Jamie Lloyd’s contemporary update of Doctor Faustus starts out on fairly familiar ground. Kit Harington’s sweaty-palmed scholar consults his necromantic Macbook and makes his fateful blood pact, but then it takes a detour. This is because Lloyd’s using Colin Teevan’s recent adaptation of the text for the West Yorkshire Playhouse, which dispenses with the middle section and splices in new scenes.
Here the good doctor’s mastery of the dark arts leads him to become world-famous magician, a kind of Bieber-Christ figure with a dusting of Derren Brown who consorts with popes and presidents. Lucifer is a Glaswegian in a stained vest; Mephistopheles an androgynous trickster-cum-tour manager; his diabolical attendants and familiars are now groupies, a pack of gawping white walkers with Harington’s face emblazoned on their chests. Celebrity culture here walks hand in hand with Beelzebub.
By all things holy, this is a very busy production; it’s cacophonous and fidgety, occasionally ingenious, often absurd. It never shuts up. There are comedy schlongs and canned laughter. There are gags about David Cameron (there are also actual gags of the bondage variety). There is an awful lot of bodily fluids: blood, spittle, spatter. Mouths froth. Wounds ooze. Amid all this Harington is nothing if not game. He drools and moons. He spends a lot of time on stage in just his pants. Jenna Russell’s Mephistopheles feels slightly under-utilised in comparison until a demonic second act karaoke session. Forbes Masson is as menacing as a man can be in a pair of grubby y-fronts.
Lloyd’s visual sense remains impeccable. He’s a master of composition, his tableaux referencing everything from Hieronymus Bosch to Brian de Palma, with a few by now obligatory nods to Japanese horror, while Soutra Gilmour’s murky design presents us not just with hell’s kitchen but hell’s khazi too.
This is the Jamie Lloyd Company’s first foray beyond the Trafalgar Studios and it feels slightly cruder than his work there. But while his West End productions might not be transcendent, they are incredibly savvy and never, ever dull.

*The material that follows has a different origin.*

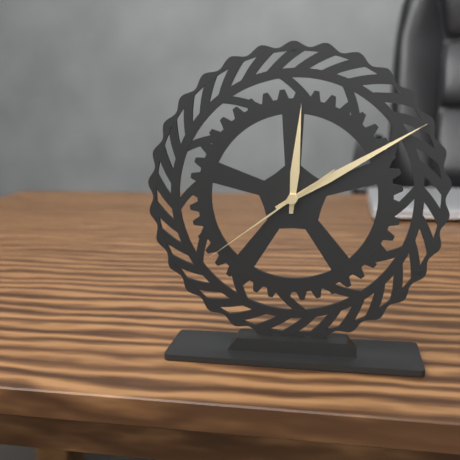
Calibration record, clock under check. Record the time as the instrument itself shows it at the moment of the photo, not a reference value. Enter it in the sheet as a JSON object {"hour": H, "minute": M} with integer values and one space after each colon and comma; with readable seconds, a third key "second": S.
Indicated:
{"hour": 12, "minute": 10, "second": 39}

He’s making smart choices, in terms of casting and programming, and in doing so he’s making theatre that’s accessible and appealing. A shame that once again the production features the brutal violation of a woman – it might be intended to show how far Faustus has fallen, but it’s an ugly trope.

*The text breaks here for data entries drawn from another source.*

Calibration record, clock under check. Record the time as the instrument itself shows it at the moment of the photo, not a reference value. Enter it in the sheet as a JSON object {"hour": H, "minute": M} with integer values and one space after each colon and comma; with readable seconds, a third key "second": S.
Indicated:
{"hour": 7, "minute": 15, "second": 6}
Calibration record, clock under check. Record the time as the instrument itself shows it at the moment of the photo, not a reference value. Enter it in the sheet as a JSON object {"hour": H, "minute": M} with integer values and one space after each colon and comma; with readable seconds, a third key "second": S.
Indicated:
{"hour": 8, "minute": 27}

While the production sometimes strains to make Marlowe’s own riff on the medieval morality play relevant, it’s definitely going to get people talking. Half-hellmouth, half-klaxon, this is attention-grabbing theatre, and you have to admire the chutzpah of opening this show on the same night season six of Game of Thrones – in which Harington plays dashing, taciturn bastard Jon Snow – premieres in the UK. If half of that energy and sense of excitement can translate to theatre, then (blood-spattered) hats off to him.